• **Instructions for the task**
Copy out the data exactly as it appears, from its very first line down to and including the line that contains "The region's flat". Leave the pictures out of your copy.

Saved entries:
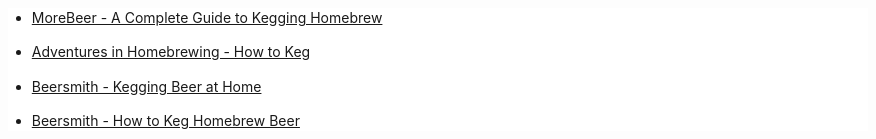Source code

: - [MoreBeer - A Complete Guide to Kegging Homebrew](https://www.morebeer.com/content/kegging-homebrew)

- [Adventures in Homebrewing - How to Keg](http://www.homebrewing.org/How-to-Keg_ep_48-1.html)

- [Beersmith - Kegging Beer at Home](http://beersmith.com/kegging/)

- [Beersmith - How to Keg Homebrew Beer](http://beersmith.com/blog/2008/02/14/how-to-keg-homebrew-beer/)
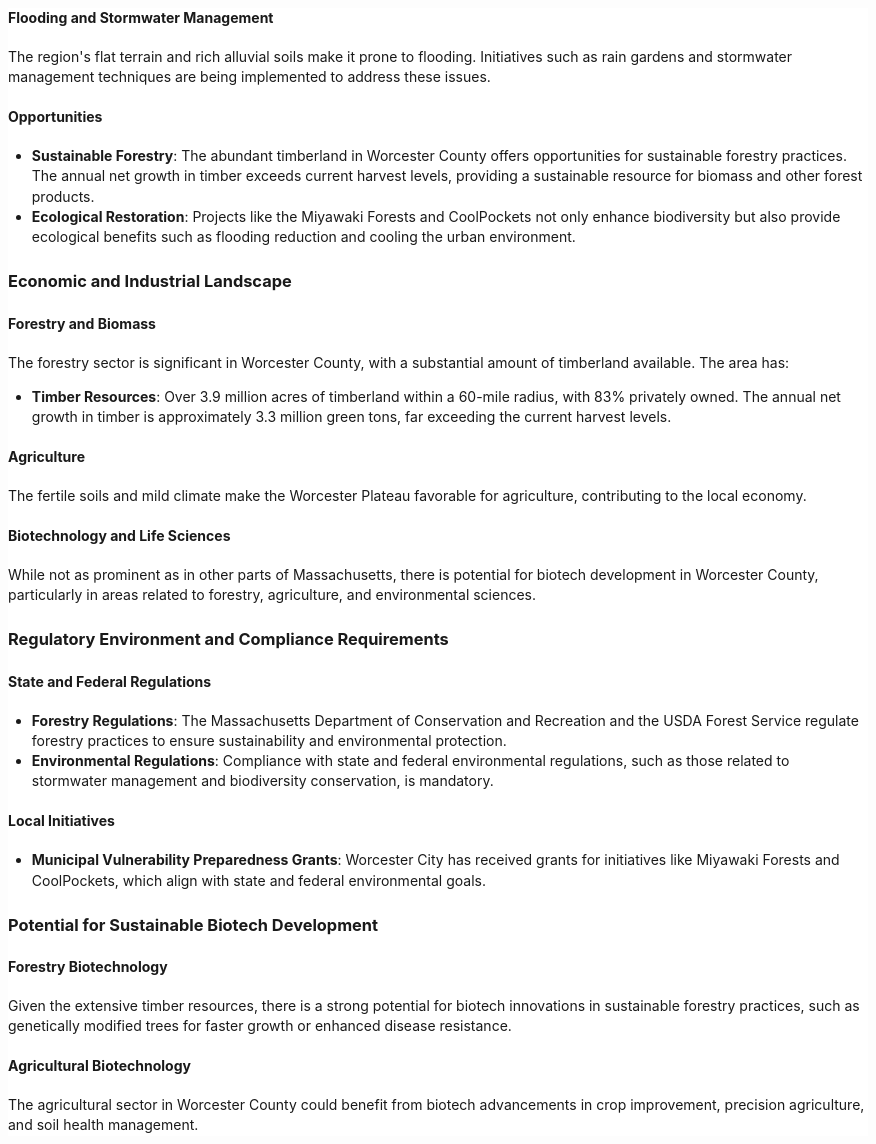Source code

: #### Flooding and Stormwater Management
The region's flat terrain and rich alluvial soils make it prone to flooding. Initiatives such as rain gardens and stormwater management techniques are being implemented to address these issues.

#### Opportunities
- **Sustainable Forestry**: The abundant timberland in Worcester County offers opportunities for sustainable forestry practices. The annual net growth in timber exceeds current harvest levels, providing a sustainable resource for biomass and other forest products.
- **Ecological Restoration**: Projects like the Miyawaki Forests and CoolPockets not only enhance biodiversity but also provide ecological benefits such as flooding reduction and cooling the urban environment.

### Economic and Industrial Landscape

#### Forestry and Biomass
The forestry sector is significant in Worcester County, with a substantial amount of timberland available. The area has:
- **Timber Resources**: Over 3.9 million acres of timberland within a 60-mile radius, with 83% privately owned. The annual net growth in timber is approximately 3.3 million green tons, far exceeding the current harvest levels.

#### Agriculture
The fertile soils and mild climate make the Worcester Plateau favorable for agriculture, contributing to the local economy.

#### Biotechnology and Life Sciences
While not as prominent as in other parts of Massachusetts, there is potential for biotech development in Worcester County, particularly in areas related to forestry, agriculture, and environmental sciences.

### Regulatory Environment and Compliance Requirements

#### State and Federal Regulations
- **Forestry Regulations**: The Massachusetts Department of Conservation and Recreation and the USDA Forest Service regulate forestry practices to ensure sustainability and environmental protection.
- **Environmental Regulations**: Compliance with state and federal environmental regulations, such as those related to stormwater management and biodiversity conservation, is mandatory.

#### Local Initiatives
- **Municipal Vulnerability Preparedness Grants**: Worcester City has received grants for initiatives like Miyawaki Forests and CoolPockets, which align with state and federal environmental goals.

### Potential for Sustainable Biotech Development

#### Forestry Biotechnology
Given the extensive timber resources, there is a strong potential for biotech innovations in sustainable forestry practices, such as genetically modified trees for faster growth or enhanced disease resistance.

#### Agricultural Biotechnology
The agricultural sector in Worcester County could benefit from biotech advancements in crop improvement, precision agriculture, and soil health management.
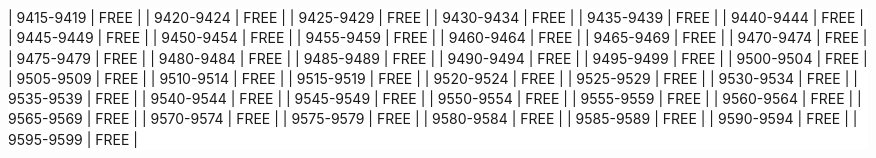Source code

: | 9415-9419  | FREE                                                                          |
| 9420-9424  | FREE                                                                          |
| 9425-9429  | FREE                                                                          |
| 9430-9434  | FREE                                                                          |
| 9435-9439  | FREE                                                                          |
| 9440-9444  | FREE                                                                          |
| 9445-9449  | FREE                                                                          |
| 9450-9454  | FREE                                                                          |
| 9455-9459  | FREE                                                                          |
| 9460-9464  | FREE                                                                          |
| 9465-9469  | FREE                                                                          |
| 9470-9474  | FREE                                                                          |
| 9475-9479  | FREE                                                                          |
| 9480-9484  | FREE                                                                          |
| 9485-9489  | FREE                                                                          |
| 9490-9494  | FREE                                                                          |
| 9495-9499  | FREE                                                                          |
| 9500-9504  | FREE                                                                          |
| 9505-9509  | FREE                                                                          |
| 9510-9514  | FREE                                                                          |
| 9515-9519  | FREE                                                                          |
| 9520-9524  | FREE                                                                          |
| 9525-9529  | FREE                                                                          |
| 9530-9534  | FREE                                                                          |
| 9535-9539  | FREE                                                                          |
| 9540-9544  | FREE                                                                          |
| 9545-9549  | FREE                                                                          |
| 9550-9554  | FREE                                                                          |
| 9555-9559  | FREE                                                                          |
| 9560-9564  | FREE                                                                          |
| 9565-9569  | FREE                                                                          |
| 9570-9574  | FREE                                                                          |
| 9575-9579  | FREE                                                                          |
| 9580-9584  | FREE                                                                          |
| 9585-9589  | FREE                                                                          |
| 9590-9594  | FREE                                                                          |
| 9595-9599  | FREE                                                                          |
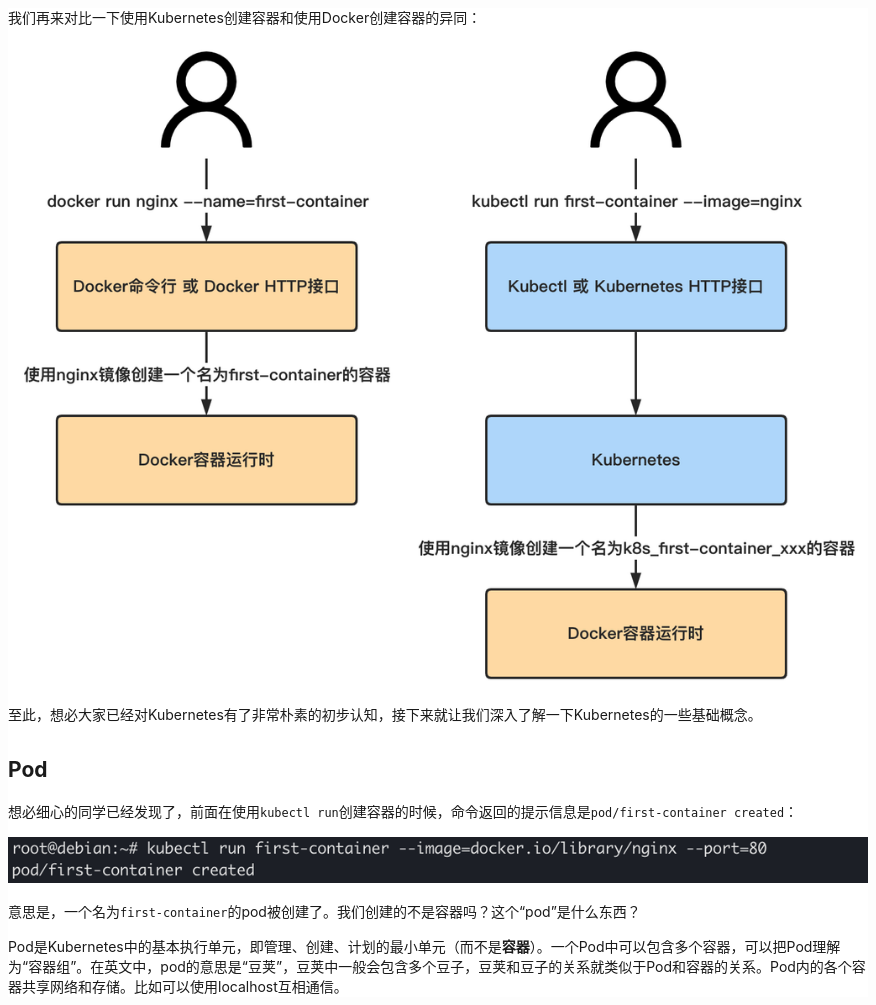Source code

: 我们再来对比一下使用Kubernetes创建容器和使用Docker创建容器的异同：

![](download/RFXpJ1p.png)


至此，想必大家已经对Kubernetes有了非常朴素的初步认知，接下来就让我们深入了解一下Kubernetes的一些基础概念。

## Pod

想必细心的同学已经发现了，前面在使用`kubectl run`创建容器的时候，命令返回的提示信息是`pod/first-container created`：

![](download/qWgiOVm.png)

意思是，一个名为`first-container`的pod被创建了。我们创建的不是容器吗？这个“pod”是什么东西？

Pod是Kubernetes中的基本执行单元，即管理、创建、计划的最小单元（而不是**容器**）。一个Pod中可以包含多个容器，可以把Pod理解为“容器组”。在英文中，pod的意思是“豆荚”，豆荚中一般会包含多个豆子，豆荚和豆子的关系就类似于Pod和容器的关系。Pod内的各个容器共享网络和存储。比如可以使用localhost互相通信。
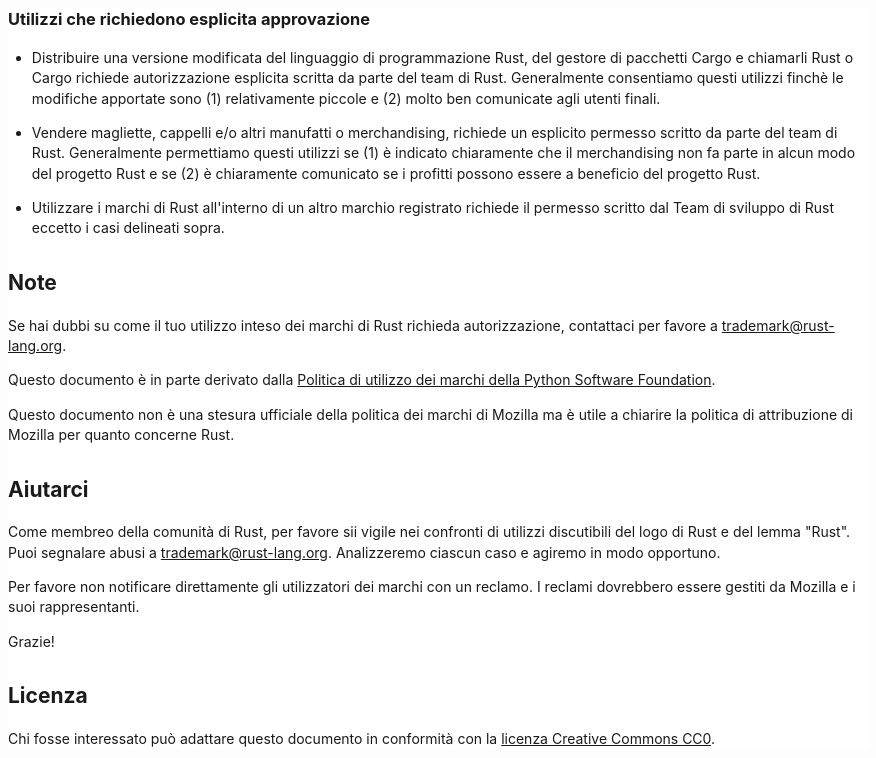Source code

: ### Utilizzi che richiedono esplicita approvazione

* Distribuire una versione modificata del linguaggio di programmazione Rust, del 
gestore di pacchetti Cargo e chiamarli Rust o Cargo richiede autorizzazione esplicita scritta da 
parte del team di Rust.
Generalmente consentiamo questi utilizzi finchè le modifiche apportate sono
(1) relativamente piccole e (2) molto ben comunicate agli utenti finali.

* Vendere magliette, cappelli e/o altri manufatti o merchandising,
richiede un esplicito permesso scritto da parte del team di Rust.
Generalmente permettiamo questi utilizzi se (1) è indicato chiaramente
che il merchandising non fa parte in alcun modo del progetto Rust e se (2)
è chiaramente comunicato se i profitti possono essere a beneficio del 
progetto Rust.

* Utilizzare i marchi di Rust all'interno di un altro marchio registrato richiede 
il permesso scritto dal Team di sviluppo di Rust eccetto i casi delineati sopra.

## Note

Se hai dubbi su come il tuo utilizzo inteso dei marchi di Rust 
richieda autorizzazione, contattaci per favore a
[trademark@rust-lang.org](mailto:trademark@rust-lang.org).

Questo documento è in parte derivato dalla
[Politica di utilizzo dei marchi della Python Software Foundation](https://www.python.org/psf/trademarks/).

Questo documento non è una stesura ufficiale della politica dei marchi di Mozilla 
ma è utile a chiarire la politica di attribuzione di Mozilla per quanto concerne Rust.

## Aiutarci

Come membreo della comunità di Rust, per favore sii vigile nei confronti di utilizzi
discutibili del logo di Rust e del lemma "Rust".
Puoi segnalare abusi a 
[trademark@rust-lang.org](mailto:trademark@rust-lang.org). Analizzeremo ciascun
caso e agiremo in modo opportuno.

Per favore non notificare direttamente gli utilizzatori dei marchi con un reclamo.
I reclami dovrebbero essere gestiti da Mozilla e i suoi rappresentanti.

Grazie!

## Licenza

Chi fosse interessato può adattare questo documento in conformità con la 
[licenza Creative Commons CC0](https://creativecommons.org/publicdomain/zero/1.0/).
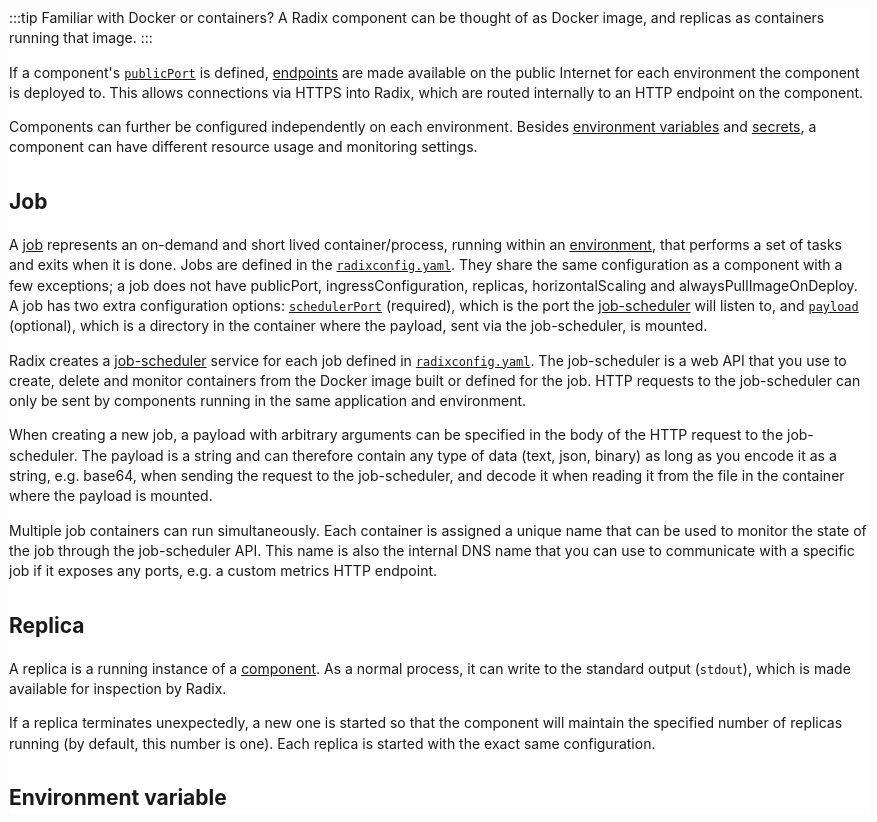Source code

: :::tip
Familiar with Docker or containers? A Radix component can be thought of as Docker image, and replicas as containers running that image.
:::

If a component's [`publicPort`](../../radix-config/index.md#publicport) is defined, [endpoints](../../docs/topic-domain-names/) are made available on the public Internet for each environment the component is deployed to. This allows connections via HTTPS into Radix, which are routed internally to an HTTP endpoint on the component.

Components can further be configured independently on each environment. Besides [environment variables](index.md#environment-variable) and [secrets](index.md#secret), a component can have different resource usage and monitoring settings.

## Job

A [job](/guides/jobs/index.md) represents an on-demand and short lived container/process, running within an [environment](index.md#environment), that performs a set of tasks and exits when it is done. Jobs are defined in the [`radixconfig.yaml`](/radix-config/index.md#jobs). They share the same configuration as a component with a few exceptions; a job does not have publicPort, ingressConfiguration, replicas, horizontalScaling and alwaysPullImageOnDeploy. A job has two extra configuration options: [`schedulerPort`](/guides/jobs/configure-jobs#schedulerport) (required), which is the port the [job-scheduler](/guides/jobs/job-manager-and-job-api.md) will listen to, and [`payload`](/guides/jobs/configure-jobs#payload) (optional), which is a directory in the container where the payload, sent via the job-scheduler, is mounted.

Radix creates a [job-scheduler](/guides/jobs/job-manager-and-job-api.md) service for each job defined in [`radixconfig.yaml`](/radix-config/index.md#jobs). The job-scheduler is a web API that you use to create, delete and monitor containers from the Docker image built or defined for the job. HTTP requests to the job-scheduler can only be sent by components running in the same application and environment.

When creating a new job, a payload with arbitrary arguments can be specified in the body of the HTTP request to the job-scheduler. The payload is a string and can therefore contain any type of data (text, json, binary) as long as you encode it as a string, e.g. base64, when sending the request to the job-scheduler, and decode it when reading it from the file in the container where the payload is mounted.

Multiple job containers can run simultaneously. Each container is assigned a unique name that can be used to monitor the state of the job through the job-scheduler API. This name is also the internal DNS name that you can use to communicate with a specific job if it exposes any ports, e.g. a custom metrics HTTP endpoint.

## Replica

A replica is a running instance of a [component](index.md#component). As a normal process, it can write to the standard output (`stdout`), which is made available for inspection by Radix.

If a replica terminates unexpectedly, a new one is started so that the component will maintain the specified number of replicas running (by default, this number is one). Each replica is started with the exact same configuration.

## Environment variable
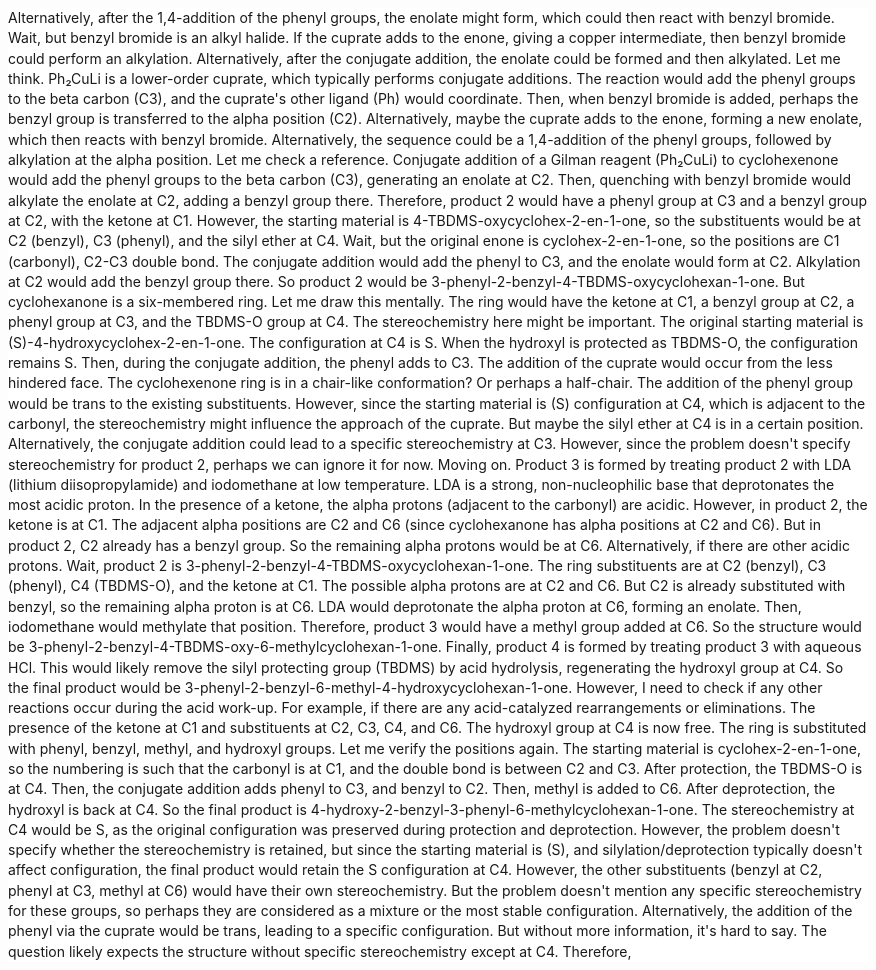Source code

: Alternatively, after the 1,4-addition of the phenyl groups, the enolate might form, which could then react with benzyl bromide. Wait, but benzyl bromide is an alkyl halide. If the cuprate adds to the enone, giving a copper intermediate, then benzyl bromide could perform an alkylation. Alternatively, after the conjugate addition, the enolate could be formed and then alkylated. Let me think. Ph₂CuLi is a lower-order cuprate, which typically performs conjugate additions. The reaction would add the phenyl groups to the beta carbon (C3), and the cuprate's other ligand (Ph) would coordinate. Then, when benzyl bromide is added, perhaps the benzyl group is transferred to the alpha position (C2). Alternatively, maybe the cuprate adds to the enone, forming a new enolate, which then reacts with benzyl bromide. Alternatively, the sequence could be a 1,4-addition of the phenyl groups, followed by alkylation at the alpha position. Let me check a reference. Conjugate addition of a Gilman reagent (Ph₂CuLi) to cyclohexenone would add the phenyl groups to the beta carbon (C3), generating an enolate at C2. Then, quenching with benzyl bromide would alkylate the enolate at C2, adding a benzyl group there. Therefore, product 2 would have a phenyl group at C3 and a benzyl group at C2, with the ketone at C1. However, the starting material is 4-TBDMS-oxycyclohex-2-en-1-one, so the substituents would be at C2 (benzyl), C3 (phenyl), and the silyl ether at C4. Wait, but the original enone is cyclohex-2-en-1-one, so the positions are C1 (carbonyl), C2-C3 double bond. The conjugate addition would add the phenyl to C3, and the enolate would form at C2. Alkylation at C2 would add the benzyl group there. So product 2 would be 3-phenyl-2-benzyl-4-TBDMS-oxycyclohexan-1-one. But cyclohexanone is a six-membered ring. Let me draw this mentally. The ring would have the ketone at C1, a benzyl group at C2, a phenyl group at C3, and the TBDMS-O group at C4. The stereochemistry here might be important. The original starting material is (S)-4-hydroxycyclohex-2-en-1-one. The configuration at C4 is S. When the hydroxyl is protected as TBDMS-O, the configuration remains S. Then, during the conjugate addition, the phenyl adds to C3. The addition of the cuprate would occur from the less hindered face. The cyclohexenone ring is in a chair-like conformation? Or perhaps a half-chair. The addition of the phenyl group would be trans to the existing substituents. However, since the starting material is (S) configuration at C4, which is adjacent to the carbonyl, the stereochemistry might influence the approach of the cuprate. But maybe the silyl ether at C4 is in a certain position. Alternatively, the conjugate addition could lead to a specific stereochemistry at C3. However, since the problem doesn't specify stereochemistry for product 2, perhaps we can ignore it for now. Moving on. Product 3 is formed by treating product 2 with LDA (lithium diisopropylamide) and iodomethane at low temperature. LDA is a strong, non-nucleophilic base that deprotonates the most acidic proton. In the presence of a ketone, the alpha protons (adjacent to the carbonyl) are acidic. However, in product 2, the ketone is at C1. The adjacent alpha positions are C2 and C6 (since cyclohexanone has alpha positions at C2 and C6). But in product 2, C2 already has a benzyl group. So the remaining alpha protons would be at C6. Alternatively, if there are other acidic protons. Wait, product 2 is 3-phenyl-2-benzyl-4-TBDMS-oxycyclohexan-1-one. The ring substituents are at C2 (benzyl), C3 (phenyl), C4 (TBDMS-O), and the ketone at C1. The possible alpha protons are at C2 and C6. But C2 is already substituted with benzyl, so the remaining alpha proton is at C6. LDA would deprotonate the alpha proton at C6, forming an enolate. Then, iodomethane would methylate that position. Therefore, product 3 would have a methyl group added at C6. So the structure would be 3-phenyl-2-benzyl-4-TBDMS-oxy-6-methylcyclohexan-1-one. Finally, product 4 is formed by treating product 3 with aqueous HCl. This would likely remove the silyl protecting group (TBDMS) by acid hydrolysis, regenerating the hydroxyl group at C4. So the final product would be 3-phenyl-2-benzyl-6-methyl-4-hydroxycyclohexan-1-one. However, I need to check if any other reactions occur during the acid work-up. For example, if there are any acid-catalyzed rearrangements or eliminations. The presence of the ketone at C1 and substituents at C2, C3, C4, and C6. The hydroxyl group at C4 is now free. The ring is substituted with phenyl, benzyl, methyl, and hydroxyl groups. Let me verify the positions again. The starting material is cyclohex-2-en-1-one, so the numbering is such that the carbonyl is at C1, and the double bond is between C2 and C3. After protection, the TBDMS-O is at C4. Then, the conjugate addition adds phenyl to C3, and benzyl to C2. Then, methyl is added to C6. After deprotection, the hydroxyl is back at C4. So the final product is 4-hydroxy-2-benzyl-3-phenyl-6-methylcyclohexan-1-one. The stereochemistry at C4 would be S, as the original configuration was preserved during protection and deprotection. However, the problem doesn't specify whether the stereochemistry is retained, but since the starting material is (S), and silylation/deprotection typically doesn't affect configuration, the final product would retain the S configuration at C4. However, the other substituents (benzyl at C2, phenyl at C3, methyl at C6) would have their own stereochemistry. But the problem doesn't mention any specific stereochemistry for these groups, so perhaps they are considered as a mixture or the most stable configuration. Alternatively, the addition of the phenyl via the cuprate would be trans, leading to a specific configuration. But without more information, it's hard to say. The question likely expects the structure without specific stereochemistry except at C4. Therefore,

• **Task response**
Source code

: - [MoreBeer - A Complete Guide to Kegging Homebrew](https://www.morebeer.com/content/kegging-homebrew)

- [Adventures in Homebrewing - How to Keg](http://www.homebrewing.org/How-to-Keg_ep_48-1.html)

- [Beersmith - Kegging Beer at Home](http://beersmith.com/kegging/)

- [Beersmith - How to Keg Homebrew Beer](http://beersmith.com/blog/2008/02/14/how-to-keg-homebrew-beer/)
Source code

: #### Flooding and Stormwater Management
The region's flat terrain and rich alluvial soils make it prone to flooding. Initiatives such as rain gardens and stormwater management techniques are being implemented to address these issues.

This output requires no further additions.